We’ve discussed how to write what you know, but sometimes we need to know more. So…
Write what you can find out!
Walk The Streets
Explore places you might not have had occasion to visit before – this even goes for your hometown, or a city you know well. I managed to come across a whole part of my hometown that I’d never visited before, purely because I’d never had reason to be there.
If you find a building that catches your interest, find out about it. Who lived there? What was it used for? Has it always stood on that site, or was it once relocated from elsewhere? The streets are probably no safer than they were in Dickens’ day, so either take a friend, or let someone know where you’re going. Try to have a paper map of the area on hand in case Google Maps sends you down a blind alley, or your phone runs out of battery.
Even if you write horror or sci-fi, you can find the seeds of interesting characters in the people you see going about their daily lives. Why is the man on the Underground looking so furtive? What could that woman have in the oversized handbag? What if that scarf was actually a pet dragon draped around its owner’s neck? This is even better if you can spend a little while enjoying a coffee, and observing those around you.
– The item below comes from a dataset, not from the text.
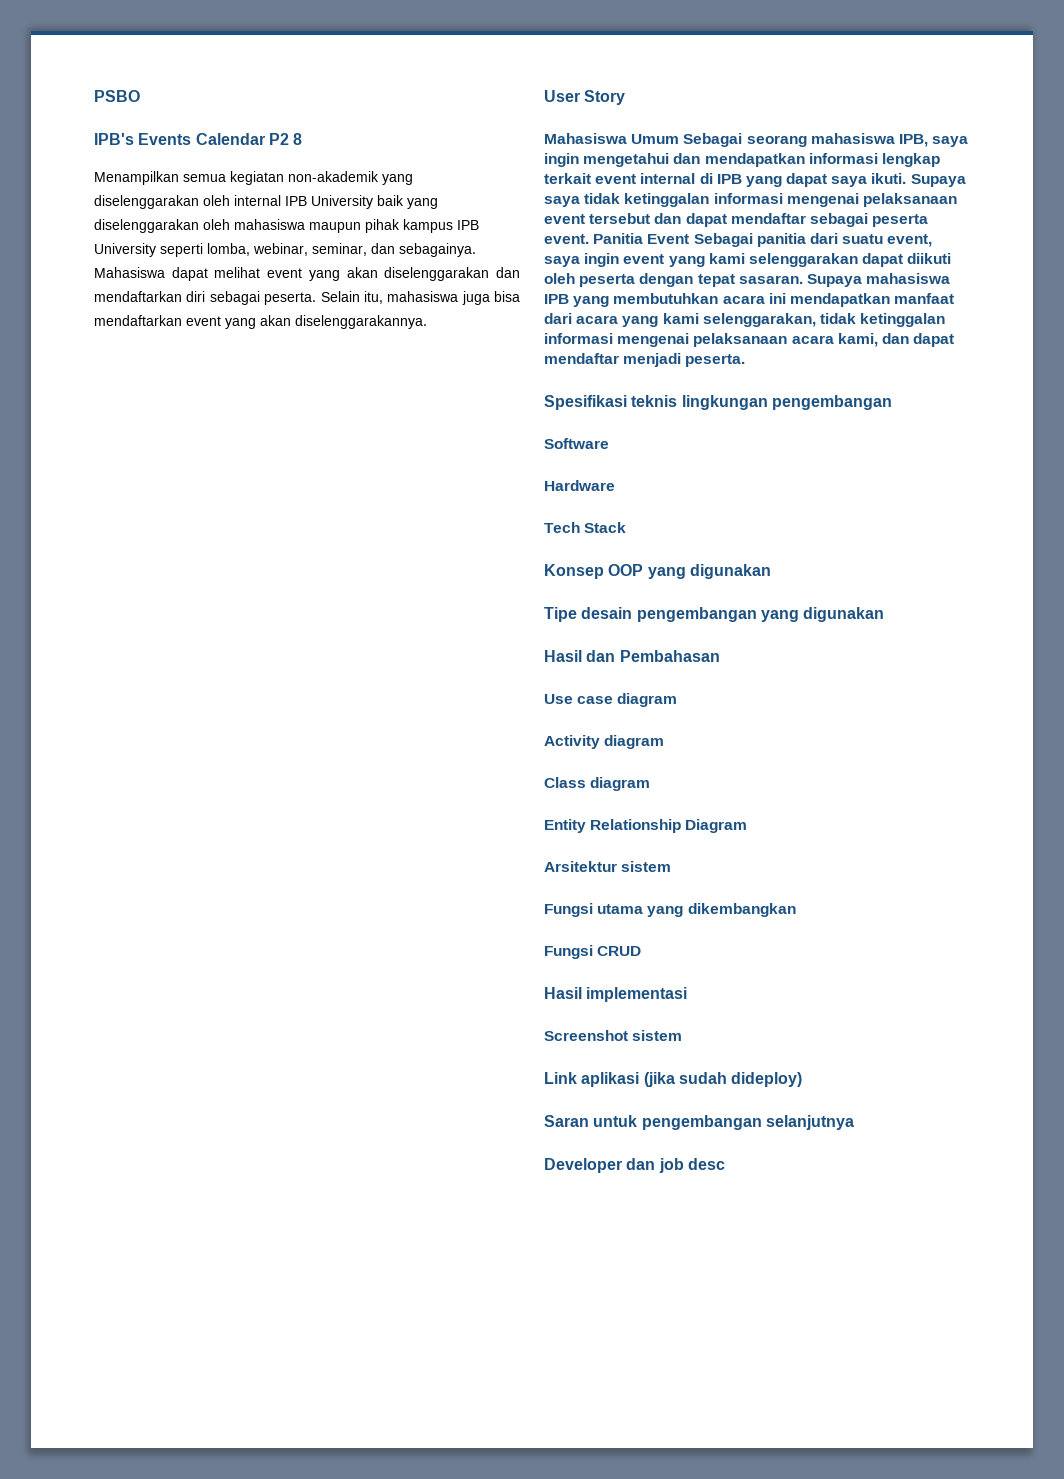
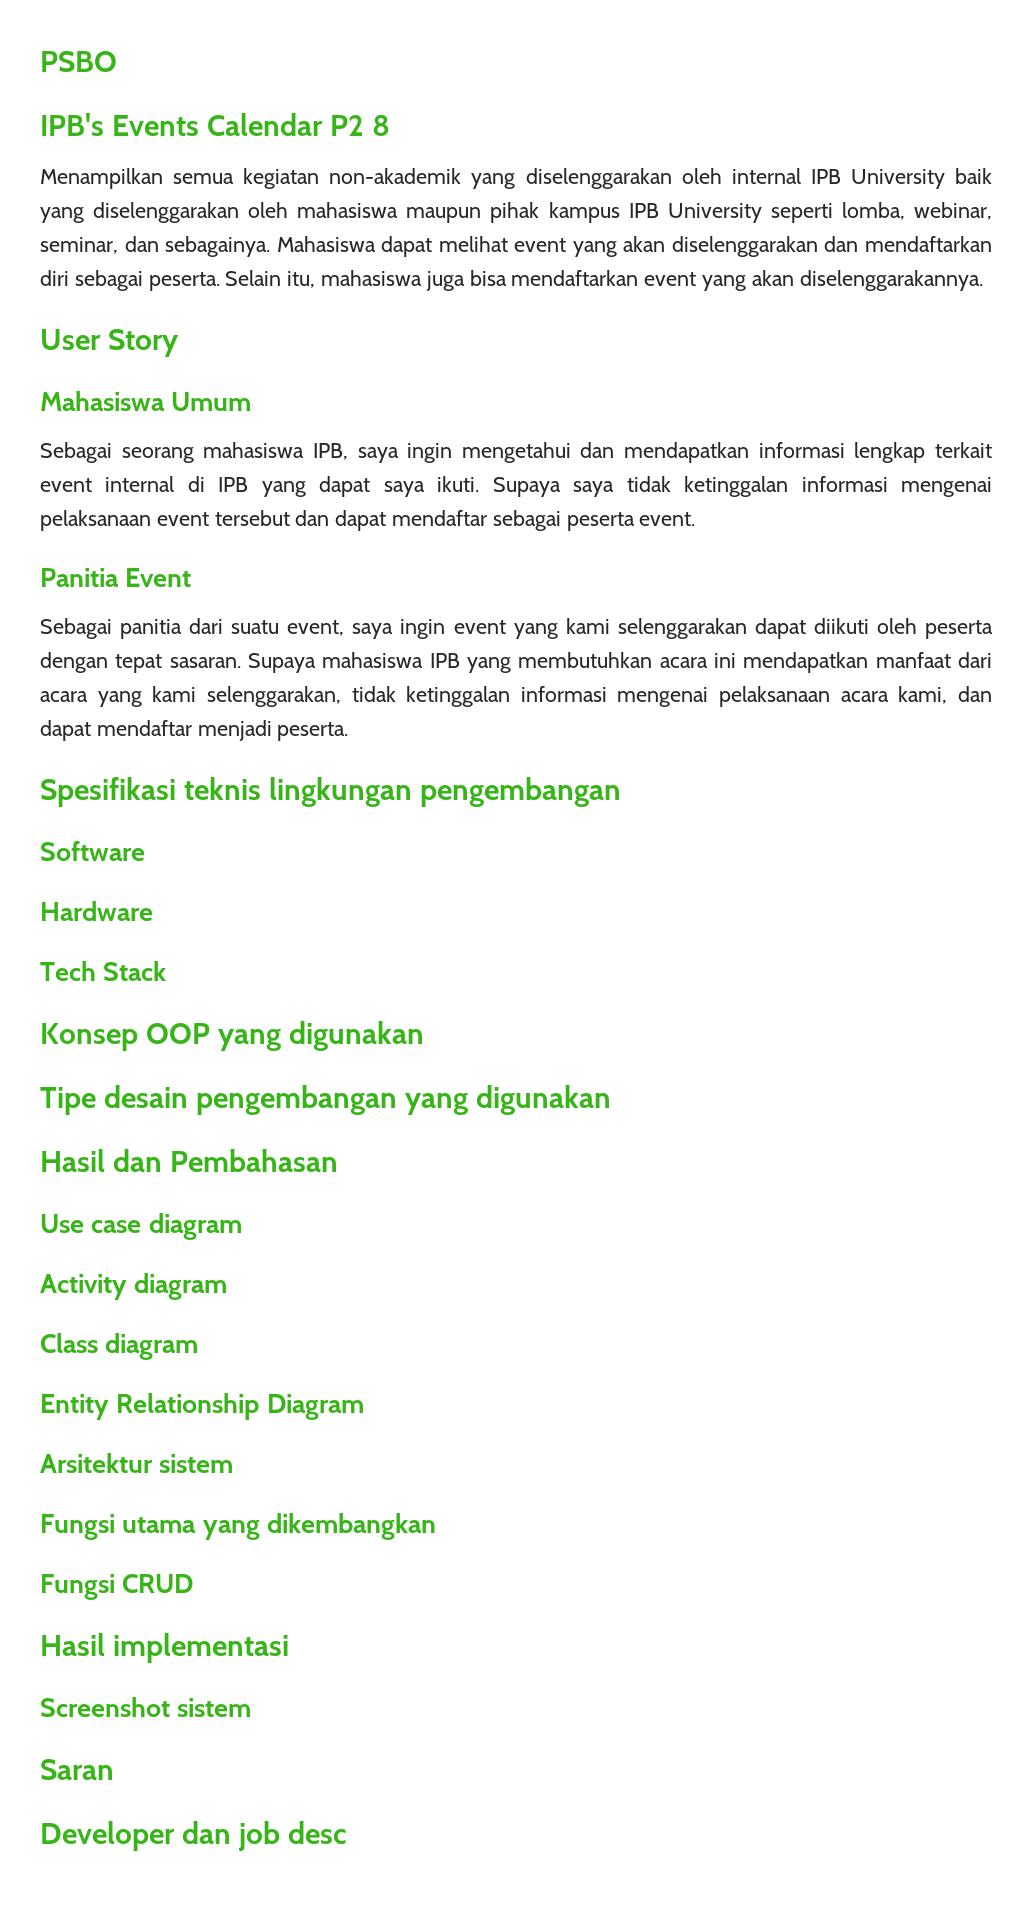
(680, 139) none -> (252, 401) //
(589, 239) none -> (696, 519) //
(690, 239) none -> (192, 577) //
[544,1072,803,1087] [544,1115,854,1130] Link aplikasi (jika sudah dideploy) // Saran untuk pengembangan selanjutnya -> [40,1759,114,1780] Saran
It’s not eavesdropping – you’re not actually interested in the content of the conversation, just those little offhand phrases that might be just what you needed to ’round out’ a character, or spark an idea.
Consume Local News
I heard an anecdote that Dickens once heard a story about a man who lived by a river, who would pay for the burials of the unfortunate people fished out of the water. Dickens was so impressed by the story that he wrote the man into his own work as a character. The phrase ‘truth is stranger than fiction’ clearly meant a lot to Dickens, and it can mean a lot to you too – if a real person has actually done something, then it will hold more water to your readers than a complete fabrication.
Discover The Stories
Different parts of London were specific to different trades – for example, Spitalfields was once a centre for silk weaving, while mudlarks operated along the banks of the Thames. Your own city is probably no different – in my hometown of Newcastle, the Castle Garth area boasted a doll-making workshop, while the dockyards were a thriving industrial area for shipbuilding. Find an area of your town or city and investigate its history – you might find colourful local characters, infamous scandals or touching tales that could provide inspiration for your own stories.
Never Underestimate Your Local Library
They may hold archives of information, either as old maps, newspaper clippings, or photographs. Any, or all, of these could prove to be useful no matter what genre you write. You can easily get melodrama or ‘human interest’ stories out of photographs of bygone times, while newspaper clippings will provide you with story ideas whether you write steampunk or crime thrillers. Old city maps can be invaluable if you write fantasy and you’re in the ‘world building’ stage. Libraries are a fantastic resource beyond lending books – so use them!
What about you? How have you ‘written where you are’ in the past?